When you copy the material below, keep every line exact and drop the pictures.

== Information provided ==
◆ ◆ ◆ ◆
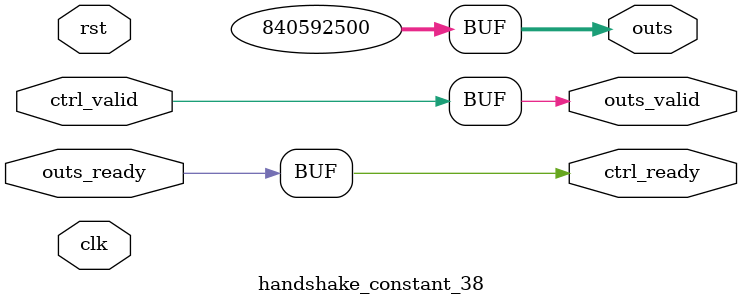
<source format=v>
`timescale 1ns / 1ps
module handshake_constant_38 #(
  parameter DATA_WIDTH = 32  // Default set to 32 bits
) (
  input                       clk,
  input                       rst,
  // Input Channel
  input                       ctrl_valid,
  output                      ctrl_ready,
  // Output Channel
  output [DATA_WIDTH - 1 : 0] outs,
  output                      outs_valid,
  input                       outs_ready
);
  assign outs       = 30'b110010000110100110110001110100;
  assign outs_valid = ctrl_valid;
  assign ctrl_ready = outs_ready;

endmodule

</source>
◆ ◆ ◆ ◆
== Answer below ==
<source format=v>
`timescale 1ns / 1ps
module handshake_constant_38 #(
  parameter DATA_WIDTH = 32  // Default set to 32 bits
) (
  input                       clk,
  input                       rst,
  // Input Channel
  input                       ctrl_valid,
  output                      ctrl_ready,
  // Output Channel
  output [DATA_WIDTH - 1 : 0] outs,
  output                      outs_valid,
  input                       outs_ready
);
  assign outs       = 30'b110010000110100110110001110100;
  assign outs_valid = ctrl_valid;
  assign ctrl_ready = outs_ready;

endmodule

</source>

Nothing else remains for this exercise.